第3章「変わりゆく関係」

第16話「強敵に備えて」



「夢さん、8巻読んだよ。ユキテルって王子、凄く強いね」

「ほんとに!? でしょでしょ! ユキテル君はシュバルツ王国最強の騎士って呼ばれてるからね! あの爽やかでパワフルな戦闘力に、惚れない人はいないわ♪」


 透井君がユキテル君の魅力に気付き始めた。それだけでただの作業と化していた下校が、明るい散歩道を歩くような幸せな時間になったようで楽しい。いや、透井君が私の話と付き合ってくれているだけで十分嬉しい。


 更に、透井君の姿はまんまユキテル君そのものというおまけ付きだ。


「えへへ……ユキテルきゅん……」

「夢さん、あんまり見つめないでよ……」

「あ、ごめんごめん。全く同じ顔だからつい……」

「俺は透井であって、ユキテルじゃないからね」


 私はまたユキテル君の……じゃなかった。透井君の顔を無意識に眺め、だらしない笑顔を浮かべていたらしい。

 シュバルツ王国大戦記本誌でユキテル君が殺された(とは思いたくないけど、以降出番が全く無いから高確率で多分殺された)事態によって、色と温度を失った私の日常。それが透井君のおかげで全て元通りだ。

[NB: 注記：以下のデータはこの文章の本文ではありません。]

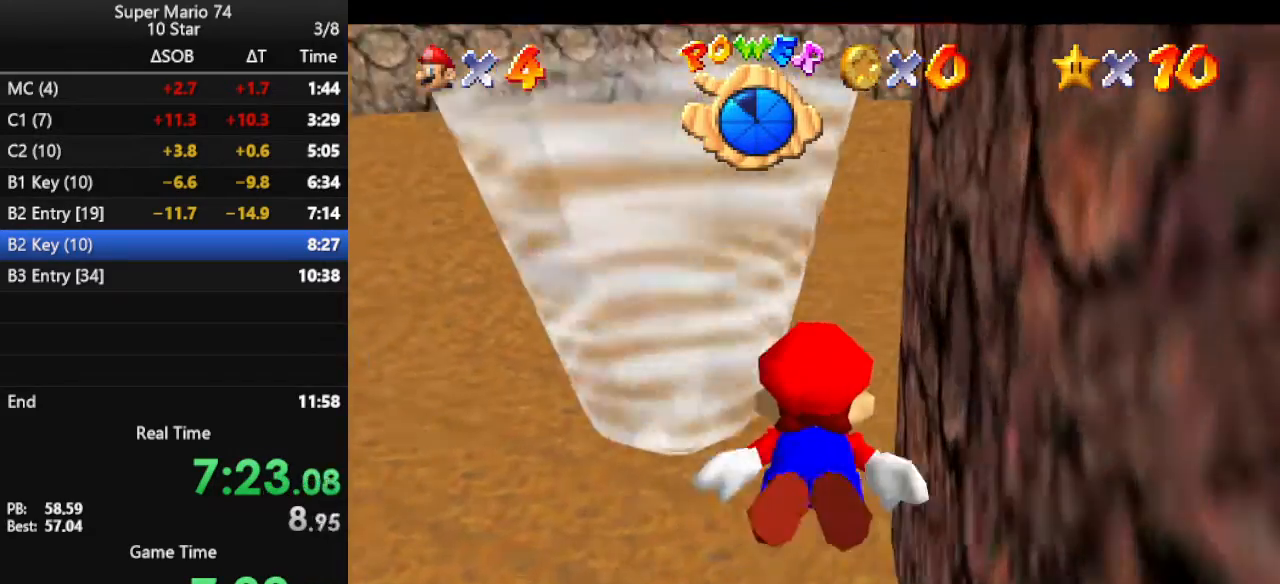
{"buttons": ["A"], "left_stick": "right", "events": [[67, "left_stick", "down-right"], [167, "A", "down"], [167, "left_stick", "right"]]}
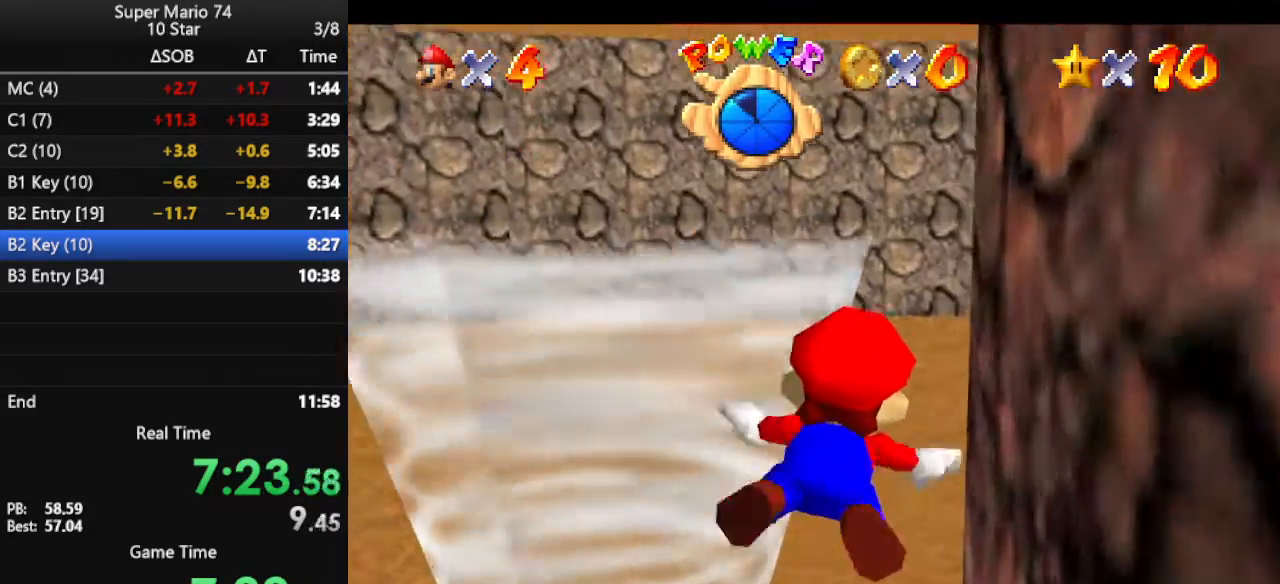
{"buttons": ["A"], "left_stick": "right", "events": [[67, "A", "up"], [467, "A", "down"]]}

「分かってるって。今日もオトギワールドで暴れまくるわよー!」

「またシュバ大の世界に行くの?」


 辛い時は透井君のユキテル君フェイスを眺めれば治っちゃうし、本当に偉大な存在だわ。前世でどんな特を積んだら、ユキテル君の顔をそのまんま写したような美顔が手に入るのだろうか。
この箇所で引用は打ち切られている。